§ What to do:
Pictures do not belong in your copy. Repeat all the other data exactly.

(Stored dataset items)
########################################
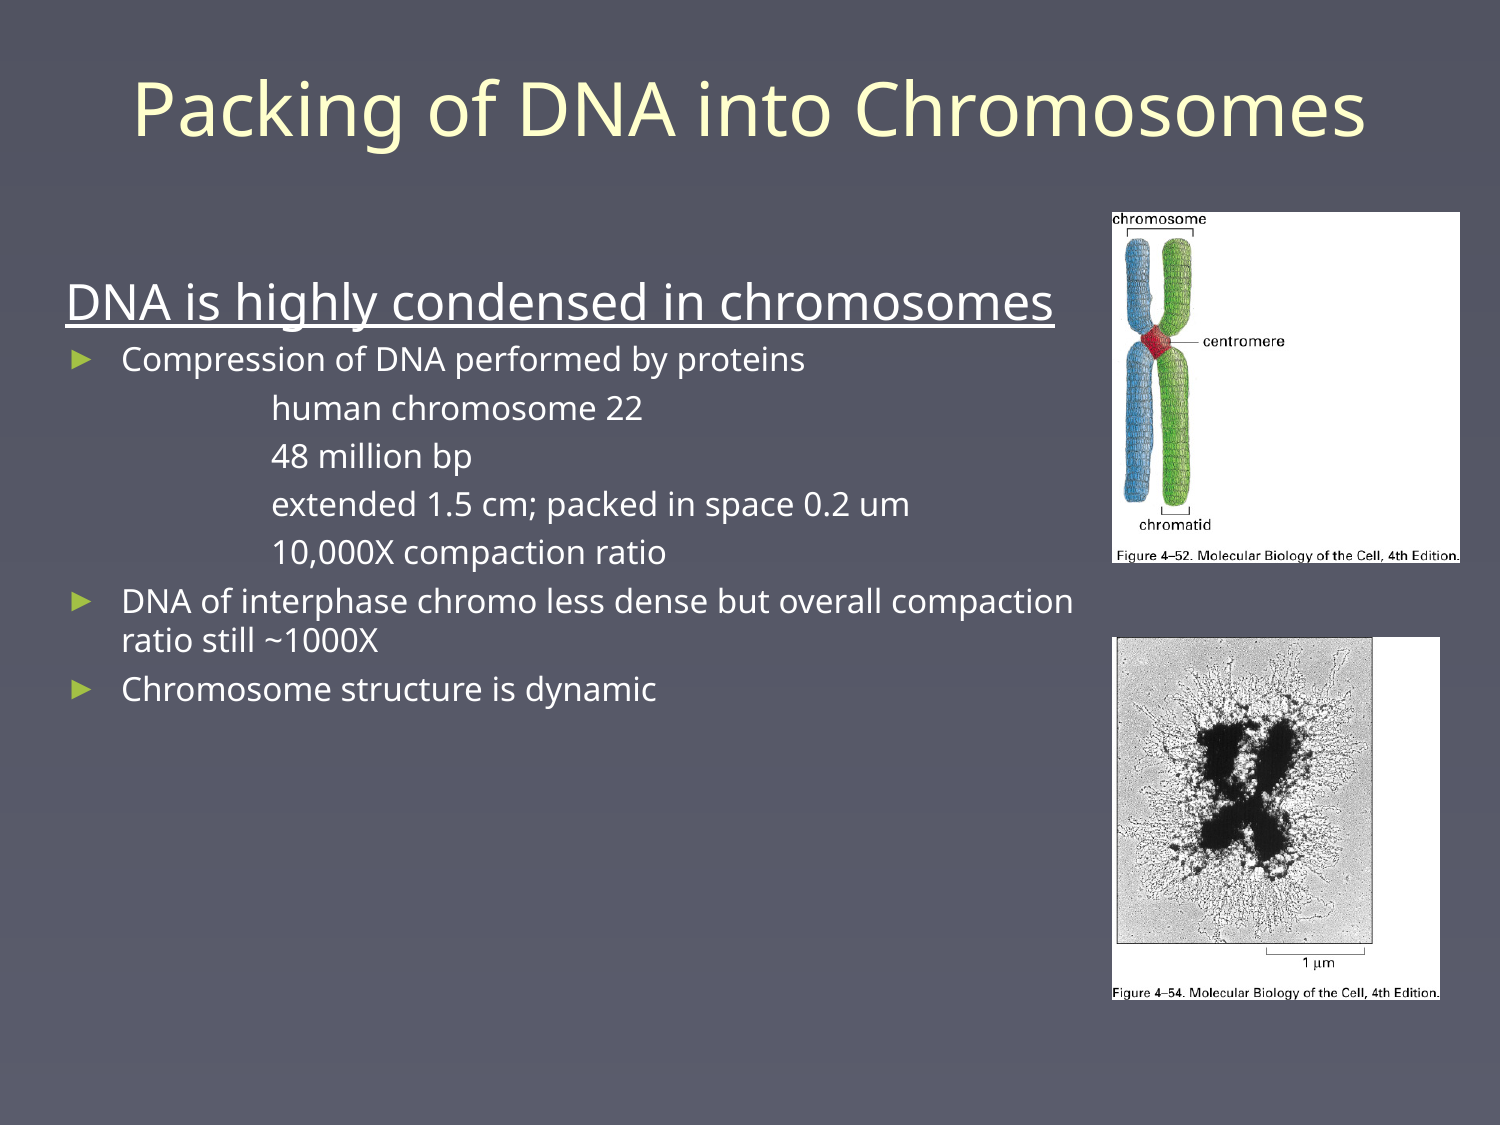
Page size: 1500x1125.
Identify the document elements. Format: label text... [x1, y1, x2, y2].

picture [1112, 212, 1460, 563]
title Packing of DNA into Chromosomes [49, 12, 1451, 200]
picture [1112, 637, 1440, 1001]
list DNA is highly condensed in chromosomes Compression of DNA performed by proteins human chromosome 22 48 million bp extended 1.5 cm; packed in space 0.2 um 10,000X compaction ratio DNA of interphase chromo less dense but overall compaction ratio still ~1000X Chromosome structure is dynamic [50, 262, 1163, 1001]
########################################
§ Response below:
Page size: 1500x1125.
Identify the document elements. Format: label text... [x1, y1, x2, y2].

picture [1112, 212, 1460, 563]
title Packing of DNA into Chromosomes [49, 12, 1451, 200]
picture [1112, 637, 1440, 1001]
list DNA is highly condensed in chromosomes Compression of DNA performed by proteins human chromosome 22 48 million bp extended 1.5 cm; packed in space 0.2 um 10,000X compaction ratio DNA of interphase chromo less dense but overall compaction ratio still ~1000X Chromosome structure is dynamic [50, 262, 1163, 1001]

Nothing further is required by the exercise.